= Joseph Helffrich =

German astronomer

Asteroids discovered: 13
| 697 Galilea | February 14, 1910 |
| 698 Ernestina | March 5, 1910 |
| 699 Hela | June 5, 1910 |
| 700 Auravictrix | June 5, 1910 |
| 701 Oriola | July 12, 1910 |
| 702 Alauda | July 16, 1910 |
| 706 Hirundo | October 9, 1910 |
| 708 Raphaela | February 3, 1911 |
| 709 Fringilla | February 3, 1911 |
| 713 Luscinia | April 18, 1911 |
| 714 Ulula | May 18, 1911 |
| 2056 Nancy | October 15, 1909 |
| 3861 Lorenz | March 30, 1910 |

Joseph Helffrich (12 January 1890 in Mannheim, Baden - 1971) was a German astronomer.

※ ※ ※

■ **What you need to do**:
(a) Where was Joseph Helffrich born, according to the text about him?
(b) Write the next part of the text about Joseph Helffrich, starting after its last sentence.
The material that follows comes from a different source.

※ ※ ※

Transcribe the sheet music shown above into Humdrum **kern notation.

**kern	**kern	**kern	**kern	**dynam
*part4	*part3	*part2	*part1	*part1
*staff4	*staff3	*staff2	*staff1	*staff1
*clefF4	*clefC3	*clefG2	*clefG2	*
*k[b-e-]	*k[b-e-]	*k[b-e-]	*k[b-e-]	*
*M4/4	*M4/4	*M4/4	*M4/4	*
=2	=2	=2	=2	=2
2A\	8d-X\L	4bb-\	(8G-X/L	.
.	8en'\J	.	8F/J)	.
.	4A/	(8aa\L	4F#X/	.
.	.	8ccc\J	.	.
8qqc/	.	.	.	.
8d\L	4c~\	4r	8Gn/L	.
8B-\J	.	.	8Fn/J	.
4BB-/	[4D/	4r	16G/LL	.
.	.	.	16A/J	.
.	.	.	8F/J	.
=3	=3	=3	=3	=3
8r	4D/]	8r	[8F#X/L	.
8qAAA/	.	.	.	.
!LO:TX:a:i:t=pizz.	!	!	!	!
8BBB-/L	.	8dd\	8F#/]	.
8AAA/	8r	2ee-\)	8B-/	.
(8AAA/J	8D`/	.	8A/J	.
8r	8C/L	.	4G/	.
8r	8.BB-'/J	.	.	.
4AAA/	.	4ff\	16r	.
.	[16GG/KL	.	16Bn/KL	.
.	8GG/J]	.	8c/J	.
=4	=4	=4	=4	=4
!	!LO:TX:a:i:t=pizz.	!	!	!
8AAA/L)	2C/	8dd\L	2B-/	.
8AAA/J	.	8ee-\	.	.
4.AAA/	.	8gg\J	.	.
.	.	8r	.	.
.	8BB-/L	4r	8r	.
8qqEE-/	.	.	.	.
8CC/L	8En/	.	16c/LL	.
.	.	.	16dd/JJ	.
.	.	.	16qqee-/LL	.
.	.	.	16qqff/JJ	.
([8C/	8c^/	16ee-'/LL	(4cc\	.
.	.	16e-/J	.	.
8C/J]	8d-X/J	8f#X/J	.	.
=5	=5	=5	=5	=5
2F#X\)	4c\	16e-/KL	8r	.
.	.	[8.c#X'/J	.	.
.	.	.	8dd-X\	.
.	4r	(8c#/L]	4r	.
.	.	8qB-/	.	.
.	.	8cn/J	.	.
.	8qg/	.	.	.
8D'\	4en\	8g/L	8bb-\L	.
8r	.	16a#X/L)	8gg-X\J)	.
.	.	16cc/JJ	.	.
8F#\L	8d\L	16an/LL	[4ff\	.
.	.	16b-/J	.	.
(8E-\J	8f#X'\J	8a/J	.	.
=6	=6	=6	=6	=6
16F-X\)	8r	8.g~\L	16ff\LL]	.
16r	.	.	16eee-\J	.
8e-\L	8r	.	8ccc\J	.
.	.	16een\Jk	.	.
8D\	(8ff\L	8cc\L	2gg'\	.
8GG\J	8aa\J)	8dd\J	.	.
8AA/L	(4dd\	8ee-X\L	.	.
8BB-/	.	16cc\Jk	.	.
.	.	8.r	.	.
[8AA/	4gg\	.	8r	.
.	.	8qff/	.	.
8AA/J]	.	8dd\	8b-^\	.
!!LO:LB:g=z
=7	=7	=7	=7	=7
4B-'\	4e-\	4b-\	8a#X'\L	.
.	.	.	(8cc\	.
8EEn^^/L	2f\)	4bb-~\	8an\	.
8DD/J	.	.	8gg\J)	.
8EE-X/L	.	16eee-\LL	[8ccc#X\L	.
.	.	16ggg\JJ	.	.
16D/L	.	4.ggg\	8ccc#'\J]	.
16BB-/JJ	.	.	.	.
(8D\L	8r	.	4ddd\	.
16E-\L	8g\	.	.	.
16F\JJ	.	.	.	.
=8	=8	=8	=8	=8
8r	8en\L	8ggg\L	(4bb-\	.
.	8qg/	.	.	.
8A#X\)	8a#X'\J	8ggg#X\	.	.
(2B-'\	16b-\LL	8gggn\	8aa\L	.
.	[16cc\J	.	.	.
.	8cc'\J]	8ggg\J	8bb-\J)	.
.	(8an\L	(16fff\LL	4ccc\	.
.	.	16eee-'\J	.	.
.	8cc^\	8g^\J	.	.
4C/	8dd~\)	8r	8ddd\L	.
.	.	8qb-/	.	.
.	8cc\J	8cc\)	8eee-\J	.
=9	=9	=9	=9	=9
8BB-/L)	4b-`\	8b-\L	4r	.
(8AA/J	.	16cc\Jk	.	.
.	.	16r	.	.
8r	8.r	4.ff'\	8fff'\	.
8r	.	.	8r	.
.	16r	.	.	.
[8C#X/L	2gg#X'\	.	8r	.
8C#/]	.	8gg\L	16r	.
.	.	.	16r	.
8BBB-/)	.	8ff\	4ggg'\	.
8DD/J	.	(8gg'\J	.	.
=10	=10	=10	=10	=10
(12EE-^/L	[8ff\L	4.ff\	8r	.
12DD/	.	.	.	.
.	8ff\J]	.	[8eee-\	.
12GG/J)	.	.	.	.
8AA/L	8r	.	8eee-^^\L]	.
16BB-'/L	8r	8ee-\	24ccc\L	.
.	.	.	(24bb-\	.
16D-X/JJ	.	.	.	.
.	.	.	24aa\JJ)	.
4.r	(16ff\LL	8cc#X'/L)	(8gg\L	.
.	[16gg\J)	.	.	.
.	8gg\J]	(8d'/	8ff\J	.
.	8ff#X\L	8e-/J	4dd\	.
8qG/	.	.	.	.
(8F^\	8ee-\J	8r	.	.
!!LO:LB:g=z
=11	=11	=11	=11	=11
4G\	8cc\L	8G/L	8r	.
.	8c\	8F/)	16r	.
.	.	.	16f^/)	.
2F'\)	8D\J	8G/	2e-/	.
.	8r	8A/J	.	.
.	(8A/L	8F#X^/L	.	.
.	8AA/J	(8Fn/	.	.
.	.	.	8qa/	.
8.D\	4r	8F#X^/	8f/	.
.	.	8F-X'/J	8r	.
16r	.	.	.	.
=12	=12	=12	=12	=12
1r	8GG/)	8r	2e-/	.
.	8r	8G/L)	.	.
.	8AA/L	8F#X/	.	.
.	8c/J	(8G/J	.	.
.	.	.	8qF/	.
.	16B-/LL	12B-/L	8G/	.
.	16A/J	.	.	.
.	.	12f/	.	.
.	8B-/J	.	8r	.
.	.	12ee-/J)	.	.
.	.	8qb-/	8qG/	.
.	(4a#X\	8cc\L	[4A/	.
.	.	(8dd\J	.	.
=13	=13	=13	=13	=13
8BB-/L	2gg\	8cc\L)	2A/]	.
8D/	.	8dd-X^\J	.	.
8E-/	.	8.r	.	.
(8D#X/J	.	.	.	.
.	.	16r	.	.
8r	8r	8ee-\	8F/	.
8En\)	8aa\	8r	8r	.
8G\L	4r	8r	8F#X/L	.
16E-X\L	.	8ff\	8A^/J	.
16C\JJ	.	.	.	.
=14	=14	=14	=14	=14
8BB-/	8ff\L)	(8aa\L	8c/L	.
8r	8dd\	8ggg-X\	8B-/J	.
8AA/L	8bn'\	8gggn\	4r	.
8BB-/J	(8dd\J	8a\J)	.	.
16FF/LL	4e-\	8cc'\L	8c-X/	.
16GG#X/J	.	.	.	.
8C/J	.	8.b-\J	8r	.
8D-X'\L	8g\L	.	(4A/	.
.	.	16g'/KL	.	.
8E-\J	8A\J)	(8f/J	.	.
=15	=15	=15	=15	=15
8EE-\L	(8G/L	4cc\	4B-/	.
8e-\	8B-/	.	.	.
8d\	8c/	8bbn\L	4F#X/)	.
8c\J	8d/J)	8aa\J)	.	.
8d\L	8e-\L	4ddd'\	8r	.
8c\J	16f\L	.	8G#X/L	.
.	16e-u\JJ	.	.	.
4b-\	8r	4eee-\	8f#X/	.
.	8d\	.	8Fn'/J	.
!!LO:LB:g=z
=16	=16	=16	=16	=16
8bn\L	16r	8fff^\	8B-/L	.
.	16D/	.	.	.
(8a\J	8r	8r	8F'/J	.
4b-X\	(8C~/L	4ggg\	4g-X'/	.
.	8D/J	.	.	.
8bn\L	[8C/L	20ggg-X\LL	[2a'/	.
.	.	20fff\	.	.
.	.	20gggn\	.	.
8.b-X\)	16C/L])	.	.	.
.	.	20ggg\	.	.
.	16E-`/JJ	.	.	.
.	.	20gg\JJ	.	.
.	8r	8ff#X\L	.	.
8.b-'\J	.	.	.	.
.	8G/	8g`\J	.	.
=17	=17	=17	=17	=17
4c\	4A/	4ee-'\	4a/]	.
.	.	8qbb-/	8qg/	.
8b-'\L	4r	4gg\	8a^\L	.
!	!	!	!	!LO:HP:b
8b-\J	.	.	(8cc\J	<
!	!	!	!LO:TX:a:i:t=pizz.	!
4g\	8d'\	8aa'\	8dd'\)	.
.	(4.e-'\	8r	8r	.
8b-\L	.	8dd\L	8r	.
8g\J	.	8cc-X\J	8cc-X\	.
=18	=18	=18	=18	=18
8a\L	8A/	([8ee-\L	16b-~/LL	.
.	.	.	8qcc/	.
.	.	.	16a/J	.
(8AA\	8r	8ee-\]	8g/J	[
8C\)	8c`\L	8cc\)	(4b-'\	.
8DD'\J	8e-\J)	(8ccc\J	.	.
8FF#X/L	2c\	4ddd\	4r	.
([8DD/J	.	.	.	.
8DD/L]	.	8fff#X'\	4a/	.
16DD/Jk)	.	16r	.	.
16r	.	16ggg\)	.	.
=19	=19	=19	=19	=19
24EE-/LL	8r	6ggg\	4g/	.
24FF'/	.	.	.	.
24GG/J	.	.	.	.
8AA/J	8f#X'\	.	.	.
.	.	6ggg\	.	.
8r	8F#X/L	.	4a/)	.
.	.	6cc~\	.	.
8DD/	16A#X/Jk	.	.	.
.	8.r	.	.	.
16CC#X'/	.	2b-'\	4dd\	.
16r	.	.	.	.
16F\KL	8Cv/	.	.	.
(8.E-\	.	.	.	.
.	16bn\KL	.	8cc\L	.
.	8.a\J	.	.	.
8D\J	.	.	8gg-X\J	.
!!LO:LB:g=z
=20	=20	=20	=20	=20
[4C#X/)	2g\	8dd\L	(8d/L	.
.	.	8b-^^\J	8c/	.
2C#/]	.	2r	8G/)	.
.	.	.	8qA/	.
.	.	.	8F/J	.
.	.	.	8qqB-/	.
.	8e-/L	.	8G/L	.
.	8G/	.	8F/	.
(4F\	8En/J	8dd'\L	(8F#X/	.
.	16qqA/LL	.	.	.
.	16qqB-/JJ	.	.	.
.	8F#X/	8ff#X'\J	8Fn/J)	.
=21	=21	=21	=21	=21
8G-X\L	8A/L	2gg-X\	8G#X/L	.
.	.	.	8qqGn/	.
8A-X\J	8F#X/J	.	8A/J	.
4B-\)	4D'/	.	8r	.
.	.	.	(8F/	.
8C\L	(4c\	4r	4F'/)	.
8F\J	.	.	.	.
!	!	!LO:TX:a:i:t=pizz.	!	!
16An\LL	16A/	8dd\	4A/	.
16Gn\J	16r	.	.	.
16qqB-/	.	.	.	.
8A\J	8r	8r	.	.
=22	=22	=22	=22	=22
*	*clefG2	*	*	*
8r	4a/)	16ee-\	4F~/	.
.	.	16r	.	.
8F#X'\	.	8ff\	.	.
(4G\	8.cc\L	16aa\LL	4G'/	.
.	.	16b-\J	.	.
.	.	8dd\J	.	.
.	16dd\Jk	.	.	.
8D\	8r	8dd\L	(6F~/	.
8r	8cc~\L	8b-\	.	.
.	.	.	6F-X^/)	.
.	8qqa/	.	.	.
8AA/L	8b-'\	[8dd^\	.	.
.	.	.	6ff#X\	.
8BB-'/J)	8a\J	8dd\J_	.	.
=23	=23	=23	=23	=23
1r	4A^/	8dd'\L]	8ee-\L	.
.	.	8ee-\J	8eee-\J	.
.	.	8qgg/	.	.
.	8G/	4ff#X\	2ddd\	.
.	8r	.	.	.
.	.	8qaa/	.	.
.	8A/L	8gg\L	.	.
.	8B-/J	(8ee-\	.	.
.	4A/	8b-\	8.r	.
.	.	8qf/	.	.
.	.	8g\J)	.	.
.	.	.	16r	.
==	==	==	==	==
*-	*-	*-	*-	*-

※ ※ ※

■ **Numbered answers**:
(a) Mannheim, Baden.

(b)
He did his Ph.D. dissertation in 1913 at the Landessternwarte Heidelberg-Königstuhl (Königstuhl Observatory, near Heidelberg) at the University of Heidelberg .

At the time, the observatory at Heidelberg was a center for asteroid discovery under the direction of Max Wolf, and during his time there Helffrich discovered a number of asteroids.